[WHAT IS REQUIRED]
Your task is to print each record exactly as it reads.

[SOURCE DATA]

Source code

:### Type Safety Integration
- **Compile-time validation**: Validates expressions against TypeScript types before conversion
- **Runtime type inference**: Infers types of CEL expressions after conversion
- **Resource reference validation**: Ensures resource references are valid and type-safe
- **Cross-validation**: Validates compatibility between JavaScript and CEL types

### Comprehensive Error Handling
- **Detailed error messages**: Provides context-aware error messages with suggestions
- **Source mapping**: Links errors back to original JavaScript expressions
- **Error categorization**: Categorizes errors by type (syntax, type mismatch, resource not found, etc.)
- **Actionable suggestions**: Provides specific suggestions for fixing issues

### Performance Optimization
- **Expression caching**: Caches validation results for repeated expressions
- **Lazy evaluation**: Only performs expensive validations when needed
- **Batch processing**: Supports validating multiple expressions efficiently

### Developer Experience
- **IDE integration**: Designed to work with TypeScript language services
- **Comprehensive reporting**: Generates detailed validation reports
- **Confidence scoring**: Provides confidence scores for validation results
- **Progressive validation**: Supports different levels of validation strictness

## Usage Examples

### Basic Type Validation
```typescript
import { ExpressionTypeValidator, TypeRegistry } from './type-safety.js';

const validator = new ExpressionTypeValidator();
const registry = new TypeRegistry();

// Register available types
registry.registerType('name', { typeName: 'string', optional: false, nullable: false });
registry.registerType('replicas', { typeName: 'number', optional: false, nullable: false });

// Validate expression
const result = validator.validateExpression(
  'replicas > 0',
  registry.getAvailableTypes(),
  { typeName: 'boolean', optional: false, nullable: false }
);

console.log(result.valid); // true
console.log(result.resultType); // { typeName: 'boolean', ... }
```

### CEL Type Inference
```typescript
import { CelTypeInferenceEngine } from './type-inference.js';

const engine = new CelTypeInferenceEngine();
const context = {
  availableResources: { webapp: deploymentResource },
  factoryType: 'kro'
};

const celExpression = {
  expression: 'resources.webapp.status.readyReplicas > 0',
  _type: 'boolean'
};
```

[SOLVED EXERCISE]
Source code

:### Type Safety Integration
- **Compile-time validation**: Validates expressions against TypeScript types before conversion
- **Runtime type inference**: Infers types of CEL expressions after conversion
- **Resource reference validation**: Ensures resource references are valid and type-safe
- **Cross-validation**: Validates compatibility between JavaScript and CEL types

### Comprehensive Error Handling
- **Detailed error messages**: Provides context-aware error messages with suggestions
- **Source mapping**: Links errors back to original JavaScript expressions
- **Error categorization**: Categorizes errors by type (syntax, type mismatch, resource not found, etc.)
- **Actionable suggestions**: Provides specific suggestions for fixing issues

### Performance Optimization
- **Expression caching**: Caches validation results for repeated expressions
- **Lazy evaluation**: Only performs expensive validations when needed
- **Batch processing**: Supports validating multiple expressions efficiently

### Developer Experience
- **IDE integration**: Designed to work with TypeScript language services
- **Comprehensive reporting**: Generates detailed validation reports
- **Confidence scoring**: Provides confidence scores for validation results
- **Progressive validation**: Supports different levels of validation strictness

## Usage Examples

### Basic Type Validation
```typescript
import { ExpressionTypeValidator, TypeRegistry } from './type-safety.js';

const validator = new ExpressionTypeValidator();
const registry = new TypeRegistry();

// Register available types
registry.registerType('name', { typeName: 'string', optional: false, nullable: false });
registry.registerType('replicas', { typeName: 'number', optional: false, nullable: false });

// Validate expression
const result = validator.validateExpression(
  'replicas > 0',
  registry.getAvailableTypes(),
  { typeName: 'boolean', optional: false, nullable: false }
);

console.log(result.valid); // true
console.log(result.resultType); // { typeName: 'boolean', ... }
```

### CEL Type Inference
```typescript
import { CelTypeInferenceEngine } from './type-inference.js';

const engine = new CelTypeInferenceEngine();
const context = {
  availableResources: { webapp: deploymentResource },
  factoryType: 'kro'
};

const celExpression = {
  expression: 'resources.webapp.status.readyReplicas > 0',
  _type: 'boolean'
};
```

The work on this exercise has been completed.